Test Score Growth by Level of Student Performance, Pre-COVID and During COVID
2. Performance growth has largely rebounded in independent schools.

Independent school assessment scores tell a different story compared with public schools, which continue to fall short of pre-pandemic learning levels, research has found.

“The current level of student growth in ERB member schools is generally indistinguishable from 2018 and 2019,” Rochon said. “In other words, that dramatic COVID-19 impact is simply gone.” 

Notably, Rochon points out, the stair-step pattern has been reestablished across CTP and Milestones subject areas. In fact, the 2023-2024 school year is the third in a row that learning growth in math has been significantly higher across the board than it was before the pandemic.

While the reasons for this shift aren’t yet clear, Rochon noted that this acceleration is visible across every quartile of CTP scores, though it’s most striking among the highest-achieving students.

Pre- and Post-COVID Learning Growth by Student Achievement

“The current level of student growth in ERB member schools is generally indistinguishable from 2018 and 2019. In other words, that dramatic COVID-19 impact is simply gone.” 

Tom Rochon, ERB President


3. Lower-scoring students need ongoing support.

Despite those promising findings, the ERB report shows that there are still areas in which educators may need to focus additional resources—like English Language Arts (ELA) and verbal and quantitative reasoning. 

While ELA students in the lower and middle quartiles are once again showing greater learning gains across a year than their peers in the top quartiles, their growth rates still remain slightly lower than before COVID. The highest-scoring students’ rates have fully recovered. 

Similarly, while the students who score highest on reasoning assessments now show higher levels of learning growth than prior to the pandemic and median scorers match previous levels, the bottom quartile continues to lag behind 2018-2019 growth metrics.

This is a concern, Rochon says, because students who enter a grade with lower levels of subject-matter attainment have more catching up to do each year to stay at grade level.
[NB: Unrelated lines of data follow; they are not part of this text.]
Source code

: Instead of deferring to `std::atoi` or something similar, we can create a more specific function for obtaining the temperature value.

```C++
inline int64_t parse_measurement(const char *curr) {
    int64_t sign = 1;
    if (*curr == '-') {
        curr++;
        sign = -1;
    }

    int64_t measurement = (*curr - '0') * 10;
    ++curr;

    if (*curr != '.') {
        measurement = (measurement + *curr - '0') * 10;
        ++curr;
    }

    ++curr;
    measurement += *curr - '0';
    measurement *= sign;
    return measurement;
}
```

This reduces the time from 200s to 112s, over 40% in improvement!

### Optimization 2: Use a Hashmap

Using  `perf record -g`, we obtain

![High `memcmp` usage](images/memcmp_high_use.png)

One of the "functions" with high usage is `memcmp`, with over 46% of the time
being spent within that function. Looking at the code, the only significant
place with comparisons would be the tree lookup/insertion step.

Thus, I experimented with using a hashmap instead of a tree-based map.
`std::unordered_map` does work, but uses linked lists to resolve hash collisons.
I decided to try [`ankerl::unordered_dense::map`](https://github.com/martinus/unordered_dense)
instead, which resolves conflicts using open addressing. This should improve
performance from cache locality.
Each year that their growth rates remain depressed, they risk falling farther behind. 

Pre- and Post-COVID Learning Growth by Student Achievement

Implications for Independent School Educators

Overall, Rochon says, ERB member schools have collectively fully recovered to pre-COVID learning growth levels. Nevertheless, the data also show that lower-performing students have not seen as much acceleration as their higher-performing peers — and failing to address this trend could result in widening achievement gaps. 
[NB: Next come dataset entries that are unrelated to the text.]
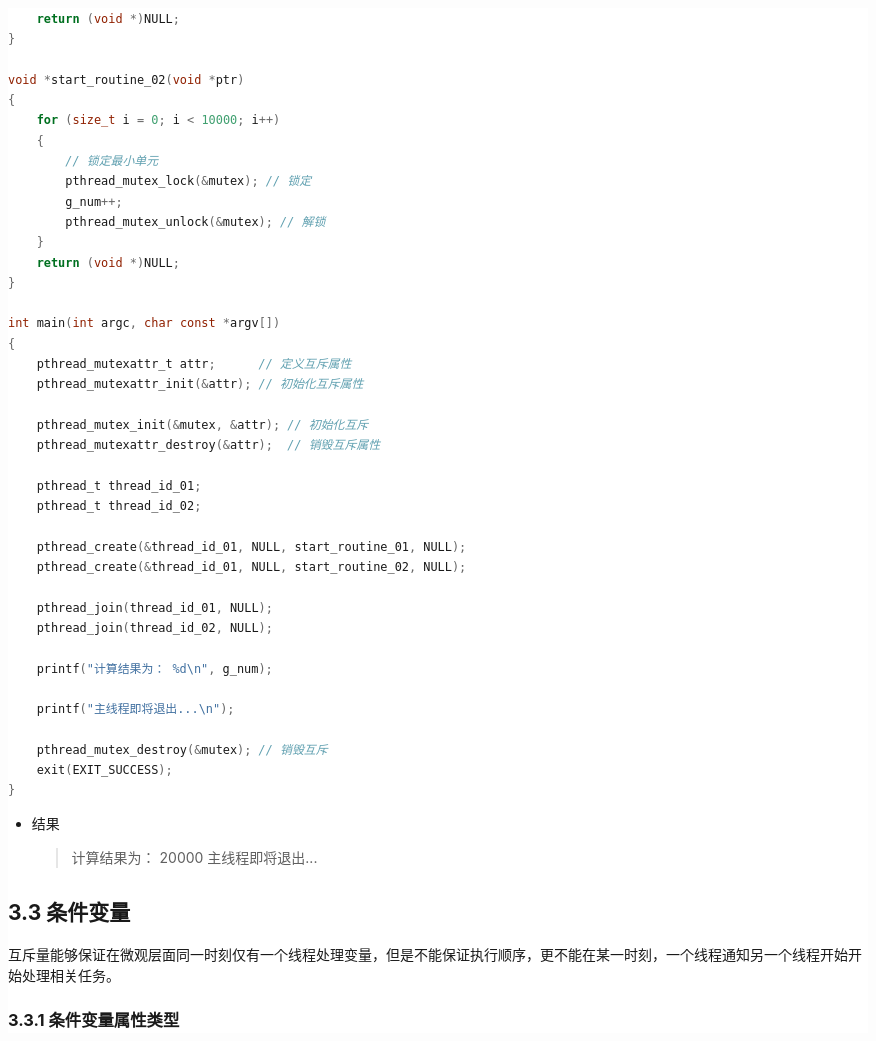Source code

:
   ```c
      return (void *)NULL;
  }
  
  void *start_routine_02(void *ptr)
  {
      for (size_t i = 0; i < 10000; i++)
      {
          // 锁定最小单元
          pthread_mutex_lock(&mutex); // 锁定
          g_num++;
          pthread_mutex_unlock(&mutex); // 解锁
      }
      return (void *)NULL;
  }
  
  int main(int argc, char const *argv[])
  {
      pthread_mutexattr_t attr;      // 定义互斥属性
      pthread_mutexattr_init(&attr); // 初始化互斥属性
  
      pthread_mutex_init(&mutex, &attr); // 初始化互斥
      pthread_mutexattr_destroy(&attr);  // 销毁互斥属性
  
      pthread_t thread_id_01;
      pthread_t thread_id_02;
  
      pthread_create(&thread_id_01, NULL, start_routine_01, NULL);
      pthread_create(&thread_id_01, NULL, start_routine_02, NULL);
  
      pthread_join(thread_id_01, NULL);
      pthread_join(thread_id_02, NULL);
  
      printf("计算结果为： %d\n", g_num);
  
      printf("主线程即将退出...\n");
  
      pthread_mutex_destroy(&mutex); // 销毁互斥
      exit(EXIT_SUCCESS);
  }
  ```

- 结果

  > 计算结果为： 20000
  > 主线程即将退出...

## 3.3 条件变量

互斥量能够保证在微观层面同一时刻仅有一个线程处理变量，但是不能保证执行顺序，更不能在某一时刻，一个线程通知另一个线程开始开始处理相关任务。

### 3.3.1 条件变量属性类型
Fortunately, the data ERB offers to member schools can empower educators to take meaningful steps to help all students unlock their full potential.

1. Identify and address individual needs.

Educators can use the ERB 360 Access data reporting platform to view key metrics and pull targeted reports to pinpoint areas where individuals or groups of students may be struggling, and then tailor their instruction accordingly. For example, if only a few students show sustained difficulty, the right solution may be tutoring sessions, while if an entire class continues to struggle with an area like Verbal Reasoning, refocusing the curriculum may be a more effective approach.

2. Consider the whole child.

Teachers should also explore how factors outside the classroom may impact students’ growth. With ERB’s Whole Child Solution, educators can monitor how students relate to and connect with others, whether they feel a sense of belonging to the school community, and any additional stressors they may face.

3. Track progress over time.

Leverage specialized dashboards and reporting tools to monitor student growth over time and before and after changes to curricula or pedagogical approach — that way, it’s easy to quickly identify any concerning trends and adjust interventions as needed.

Rochon closed by pointing out that growing access to meaningful data offers educators unprecedented opportunities. 

“We have so much more that we can do with the assessments that you undertake and the data we receive,” Rochon says.